Affiliate Disclosure
If you buy through our links, we may get a commission. Read our ethics policy.

WhatsApp says Apple's new privacy nutrition labels are anticompetitive

WhatsApp is owned by Facebook

Last updated

Facebook-owned WhatsApp has criticized Apple for demanding privacy information that it does not have to disclose for its own apps — but as it turns out, Apple is in fact disclosing this information, the same as it requires from third parties.

Alongside the continuing disagreements between Apple, Facebook and others over iOS 14 privacy features, WhatsApp has called the new feature unfair. The messaging company objects to how Apple's own Messages does not require the new privacy label details, because it is preinstalled on iPhones.

"While providing people with easy to read information is a good start," a WhatsApp spokesperson told Axios, " we believe it's important people can compare these 'privacy nutrition' labels from apps they download with apps that come pre-installed, like iMessage."

"We think labels should be consistent across first and third party apps," continued the spokesperson, "as well as reflect the strong measures apps may take to protect people's private information."

WhatsApp reports that it has submitted the information Apple requests about how its app handles user data. However, the company fears that users will see this specific information and learn none of its own security and privacy features.

"Our teams have submitted our privacy labels to Apple but Apple's template does not shed light on the lengths apps may go to protect sensitive information," said the spokesperson. "[For instance, while] WhatsApp cannot see people's messages or precise location, we're stuck using the same broad labels with apps that do."

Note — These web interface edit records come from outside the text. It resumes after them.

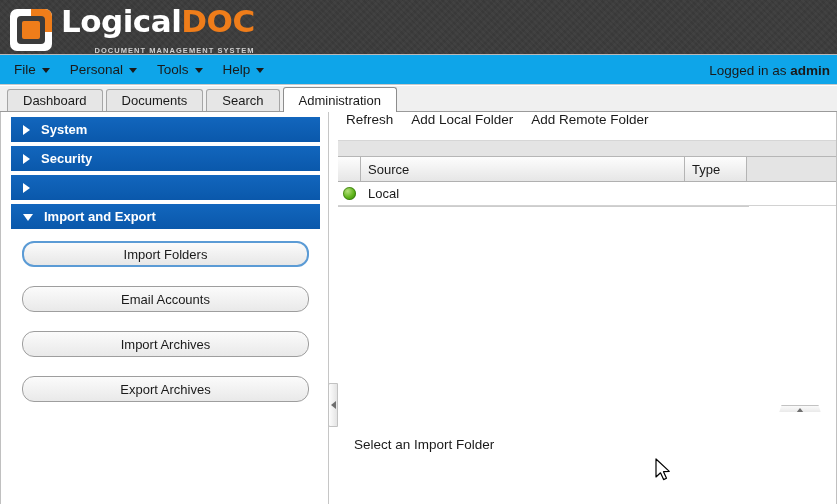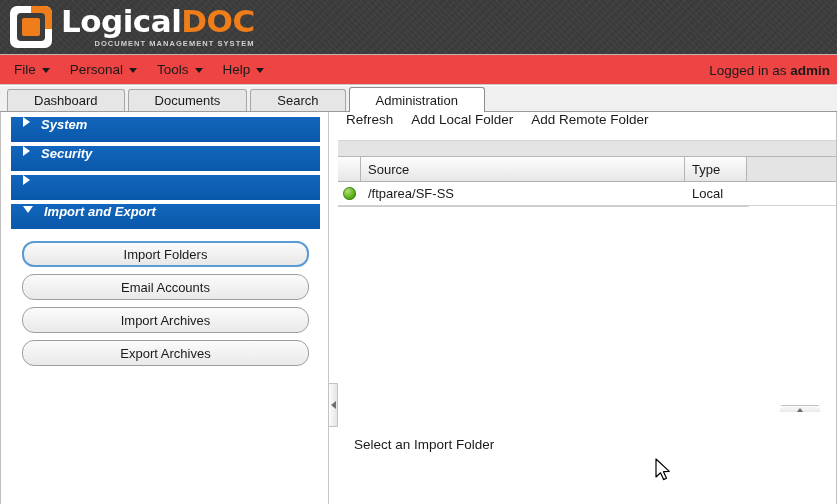--- a/index.html
+++ b/index.html
@@ -66,7 +66,7 @@
   .logo-title .w1 { color: #ffffff; }
   .logo-title .w2 { color: #ef7d1a; }
   .logo-sub {
-    margin-top: 3px;
+    margin-top: 10px;
     font-size: 7.5px; letter-spacing: 1.05px;
     color: #cfcfcf; font-weight: bold;
     text-align: right;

Apple previously said that developers have to submit this "nutrition label" kind of information by December 8. It's now a requirement for all iOS 14 apps.

Additionally, Apple has told AppleInsider that all iOS apps are subject to the privacy information label, including its own. If an iOS app doesn't have its own product page, like some of the apps that ship with the iPhone, it will still have privacy data for users, published by Apple, on its website.

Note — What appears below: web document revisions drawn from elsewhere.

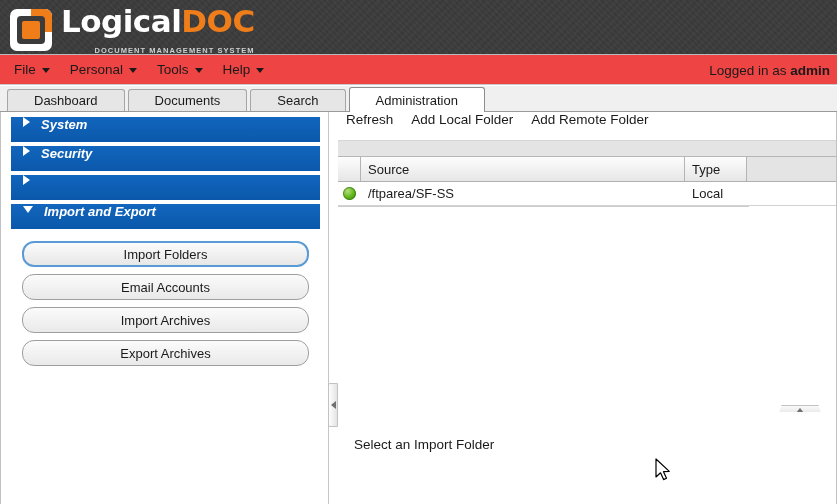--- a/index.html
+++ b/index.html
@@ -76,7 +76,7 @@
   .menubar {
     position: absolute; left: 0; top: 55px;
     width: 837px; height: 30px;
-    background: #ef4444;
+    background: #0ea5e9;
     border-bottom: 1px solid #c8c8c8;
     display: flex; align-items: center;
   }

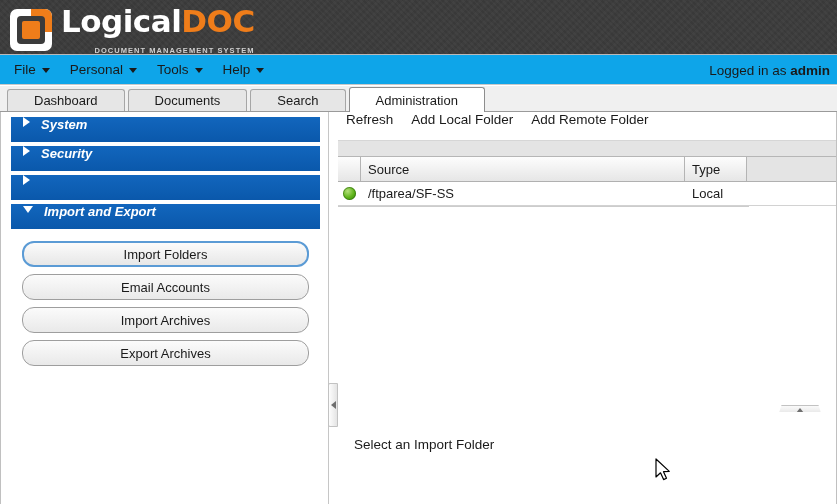--- a/index.html
+++ b/index.html
@@ -114,7 +114,7 @@
   .tab {
     position: relative;
     height: 22px;
-    padding: 0 26px;
+    padding: 0 15px;
     margin-right: 3px;
     display: flex; align-items: center;
     font-size: 13px; color: #1a1a1a;

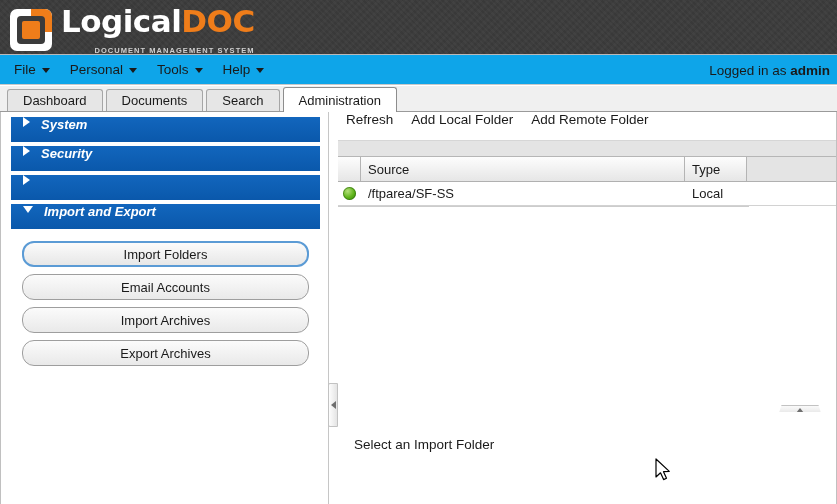--- a/index.html
+++ b/index.html
@@ -158,11 +158,10 @@
     background: #0b5fb5;
     background-image: linear-gradient(#1266bd, #0a58ab);
     color: #ffffff;
-    display: flex; align-items: flex-start;
+    display: flex; align-items: center;
     padding-left: 12px;
     font-size: 13px; font-weight: bold;
     cursor: default;
-    font-style: italic;
   }
   .accordion-section:first-child .accordion-header { margin-top: 5px; }
   .tri-right {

There is not yet, however, a date by which users will see such labels for all apps. Regardless of the December 8 deadline, Apple has said that existing apps will remain available to download even if the information is not supplied.

Consequently, users can expect to soon see some of these "nutrition labels" detailing privacy issues. However, it could be a considerable time before the information is on every relevant app.

Updated December 9 1:41 PM ET with information from Apple.